ASSIGNED TASK.
Before printing, remove every picture; then print the lines below exactly, from the first line through the line containing "用数学语言描述，希格斯场可以表示为：".

Dataset entries:

.....

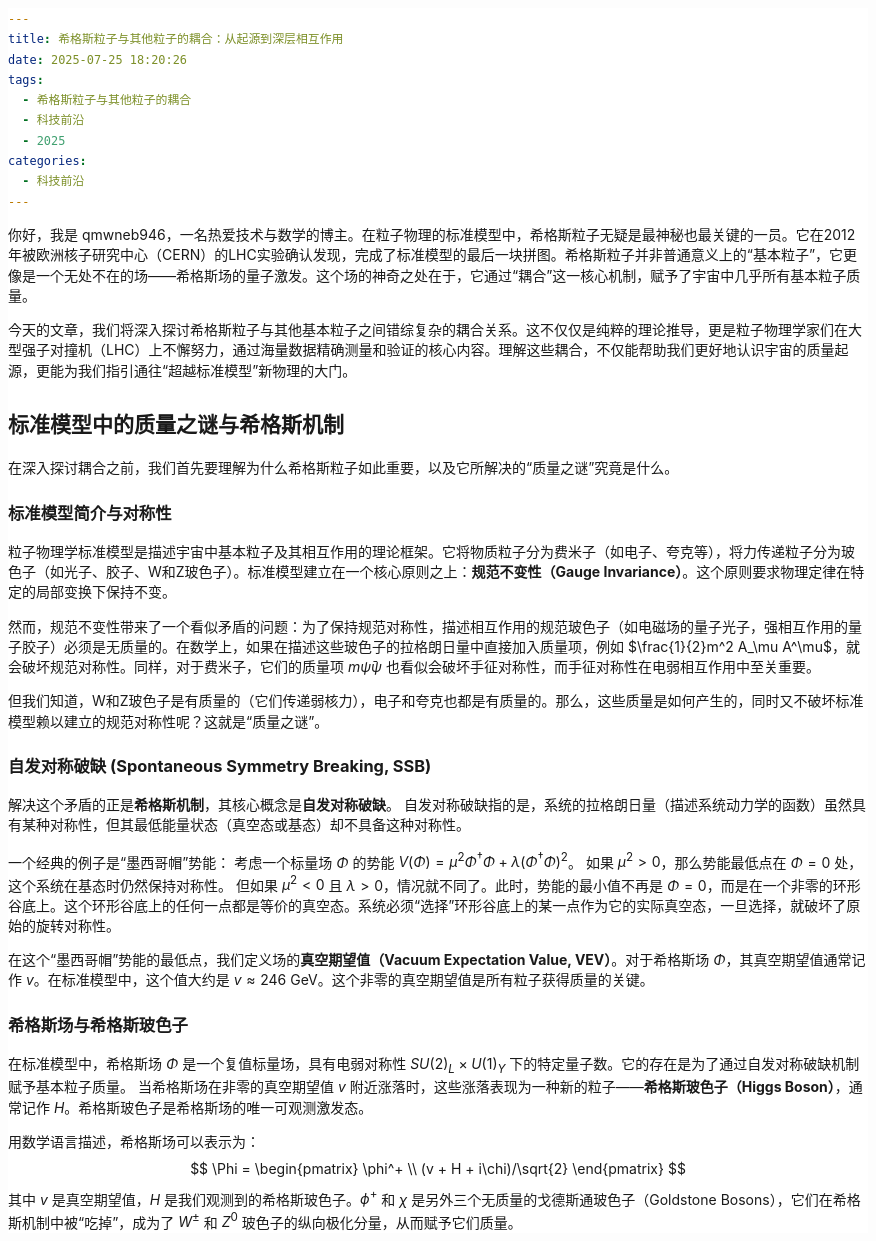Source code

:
 ```yaml
---
title: 希格斯粒子与其他粒子的耦合：从起源到深层相互作用
date: 2025-07-25 18:20:26
tags:
  - 希格斯粒子与其他粒子的耦合
  - 科技前沿
  - 2025
categories:
  - 科技前沿
---
```


你好，我是 qmwneb946，一名热爱技术与数学的博主。在粒子物理的标准模型中，希格斯粒子无疑是最神秘也最关键的一员。它在2012年被欧洲核子研究中心（CERN）的LHC实验确认发现，完成了标准模型的最后一块拼图。希格斯粒子并非普通意义上的“基本粒子”，它更像是一个无处不在的场——希格斯场的量子激发。这个场的神奇之处在于，它通过“耦合”这一核心机制，赋予了宇宙中几乎所有基本粒子质量。

今天的文章，我们将深入探讨希格斯粒子与其他基本粒子之间错综复杂的耦合关系。这不仅仅是纯粹的理论推导，更是粒子物理学家们在大型强子对撞机（LHC）上不懈努力，通过海量数据精确测量和验证的核心内容。理解这些耦合，不仅能帮助我们更好地认识宇宙的质量起源，更能为我们指引通往“超越标准模型”新物理的大门。

## 标准模型中的质量之谜与希格斯机制

在深入探讨耦合之前，我们首先要理解为什么希格斯粒子如此重要，以及它所解决的“质量之谜”究竟是什么。

### 标准模型简介与对称性

粒子物理学标准模型是描述宇宙中基本粒子及其相互作用的理论框架。它将物质粒子分为费米子（如电子、夸克等），将力传递粒子分为玻色子（如光子、胶子、W和Z玻色子）。标准模型建立在一个核心原则之上：**规范不变性（Gauge Invariance）**。这个原则要求物理定律在特定的局部变换下保持不变。

然而，规范不变性带来了一个看似矛盾的问题：为了保持规范对称性，描述相互作用的规范玻色子（如电磁场的量子光子，强相互作用的量子胶子）必须是无质量的。在数学上，如果在描述这些玻色子的拉格朗日量中直接加入质量项，例如 $\frac{1}{2}m^2 A_\mu A^\mu$，就会破坏规范对称性。同样，对于费米子，它们的质量项 $m\bar{\psi}\psi$ 也看似会破坏手征对称性，而手征对称性在电弱相互作用中至关重要。

但我们知道，W和Z玻色子是有质量的（它们传递弱核力），电子和夸克也都是有质量的。那么，这些质量是如何产生的，同时又不破坏标准模型赖以建立的规范对称性呢？这就是“质量之谜”。

### 自发对称破缺 (Spontaneous Symmetry Breaking, SSB)

解决这个矛盾的正是**希格斯机制**，其核心概念是**自发对称破缺**。
自发对称破缺指的是，系统的拉格朗日量（描述系统动力学的函数）虽然具有某种对称性，但其最低能量状态（真空态或基态）却不具备这种对称性。

一个经典的例子是“墨西哥帽”势能：
考虑一个标量场 $\Phi$ 的势能 $V(\Phi) = \mu^2 \Phi^\dagger \Phi + \lambda (\Phi^\dagger \Phi)^2$。
如果 $\mu^2 > 0$，那么势能最低点在 $\Phi=0$ 处，这个系统在基态时仍然保持对称性。
但如果 $\mu^2 < 0$ 且 $\lambda > 0$，情况就不同了。此时，势能的最小值不再是 $\Phi=0$，而是在一个非零的环形谷底上。这个环形谷底上的任何一点都是等价的真空态。系统必须“选择”环形谷底上的某一点作为它的实际真空态，一旦选择，就破坏了原始的旋转对称性。

在这个“墨西哥帽”势能的最低点，我们定义场的**真空期望值（Vacuum Expectation Value, VEV）**。对于希格斯场 $\Phi$，其真空期望值通常记作 $v$。在标准模型中，这个值大约是 $v \approx 246 \text{ GeV}$。这个非零的真空期望值是所有粒子获得质量的关键。

### 希格斯场与希格斯玻色子

在标准模型中，希格斯场 $\Phi$ 是一个复值标量场，具有电弱对称性 $SU(2)_L \times U(1)_Y$ 下的特定量子数。它的存在是为了通过自发对称破缺机制赋予基本粒子质量。
当希格斯场在非零的真空期望值 $v$ 附近涨落时，这些涨落表现为一种新的粒子——**希格斯玻色子（Higgs Boson）**，通常记作 $H$。希格斯玻色子是希格斯场的唯一可观测激发态。

用数学语言描述，希格斯场可以表示为：
$$ \Phi = \begin{pmatrix} \phi^+ \\ (v + H + i\chi)/\sqrt{2} \end{pmatrix} $$
其中 $v$ 是真空期望值，$H$ 是我们观测到的希格斯玻色子。$\phi^+$ 和 $\chi$ 是另外三个无质量的戈德斯通玻色子（Goldstone Bosons），它们在希格斯机制中被“吃掉”，成为了 $W^{\pm}$ 和 $Z^0$ 玻色子的纵向极化分量，从而赋予它们质量。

.....

FINAL ANSWER.
Source code

:
 ```yaml
---
title: 希格斯粒子与其他粒子的耦合：从起源到深层相互作用
date: 2025-07-25 18:20:26
tags:
  - 希格斯粒子与其他粒子的耦合
  - 科技前沿
  - 2025
categories:
  - 科技前沿
---
```


你好，我是 qmwneb946，一名热爱技术与数学的博主。在粒子物理的标准模型中，希格斯粒子无疑是最神秘也最关键的一员。它在2012年被欧洲核子研究中心（CERN）的LHC实验确认发现，完成了标准模型的最后一块拼图。希格斯粒子并非普通意义上的“基本粒子”，它更像是一个无处不在的场——希格斯场的量子激发。这个场的神奇之处在于，它通过“耦合”这一核心机制，赋予了宇宙中几乎所有基本粒子质量。

今天的文章，我们将深入探讨希格斯粒子与其他基本粒子之间错综复杂的耦合关系。这不仅仅是纯粹的理论推导，更是粒子物理学家们在大型强子对撞机（LHC）上不懈努力，通过海量数据精确测量和验证的核心内容。理解这些耦合，不仅能帮助我们更好地认识宇宙的质量起源，更能为我们指引通往“超越标准模型”新物理的大门。

## 标准模型中的质量之谜与希格斯机制

在深入探讨耦合之前，我们首先要理解为什么希格斯粒子如此重要，以及它所解决的“质量之谜”究竟是什么。

### 标准模型简介与对称性

粒子物理学标准模型是描述宇宙中基本粒子及其相互作用的理论框架。它将物质粒子分为费米子（如电子、夸克等），将力传递粒子分为玻色子（如光子、胶子、W和Z玻色子）。标准模型建立在一个核心原则之上：**规范不变性（Gauge Invariance）**。这个原则要求物理定律在特定的局部变换下保持不变。

然而，规范不变性带来了一个看似矛盾的问题：为了保持规范对称性，描述相互作用的规范玻色子（如电磁场的量子光子，强相互作用的量子胶子）必须是无质量的。在数学上，如果在描述这些玻色子的拉格朗日量中直接加入质量项，例如 $\frac{1}{2}m^2 A_\mu A^\mu$，就会破坏规范对称性。同样，对于费米子，它们的质量项 $m\bar{\psi}\psi$ 也看似会破坏手征对称性，而手征对称性在电弱相互作用中至关重要。

但我们知道，W和Z玻色子是有质量的（它们传递弱核力），电子和夸克也都是有质量的。那么，这些质量是如何产生的，同时又不破坏标准模型赖以建立的规范对称性呢？这就是“质量之谜”。

### 自发对称破缺 (Spontaneous Symmetry Breaking, SSB)

解决这个矛盾的正是**希格斯机制**，其核心概念是**自发对称破缺**。
自发对称破缺指的是，系统的拉格朗日量（描述系统动力学的函数）虽然具有某种对称性，但其最低能量状态（真空态或基态）却不具备这种对称性。

一个经典的例子是“墨西哥帽”势能：
考虑一个标量场 $\Phi$ 的势能 $V(\Phi) = \mu^2 \Phi^\dagger \Phi + \lambda (\Phi^\dagger \Phi)^2$。
如果 $\mu^2 > 0$，那么势能最低点在 $\Phi=0$ 处，这个系统在基态时仍然保持对称性。
但如果 $\mu^2 < 0$ 且 $\lambda > 0$，情况就不同了。此时，势能的最小值不再是 $\Phi=0$，而是在一个非零的环形谷底上。这个环形谷底上的任何一点都是等价的真空态。系统必须“选择”环形谷底上的某一点作为它的实际真空态，一旦选择，就破坏了原始的旋转对称性。

在这个“墨西哥帽”势能的最低点，我们定义场的**真空期望值（Vacuum Expectation Value, VEV）**。对于希格斯场 $\Phi$，其真空期望值通常记作 $v$。在标准模型中，这个值大约是 $v \approx 246 \text{ GeV}$。这个非零的真空期望值是所有粒子获得质量的关键。

### 希格斯场与希格斯玻色子

在标准模型中，希格斯场 $\Phi$ 是一个复值标量场，具有电弱对称性 $SU(2)_L \times U(1)_Y$ 下的特定量子数。它的存在是为了通过自发对称破缺机制赋予基本粒子质量。
当希格斯场在非零的真空期望值 $v$ 附近涨落时，这些涨落表现为一种新的粒子——**希格斯玻色子（Higgs Boson）**，通常记作 $H$。希格斯玻色子是希格斯场的唯一可观测激发态。

用数学语言描述，希格斯场可以表示为：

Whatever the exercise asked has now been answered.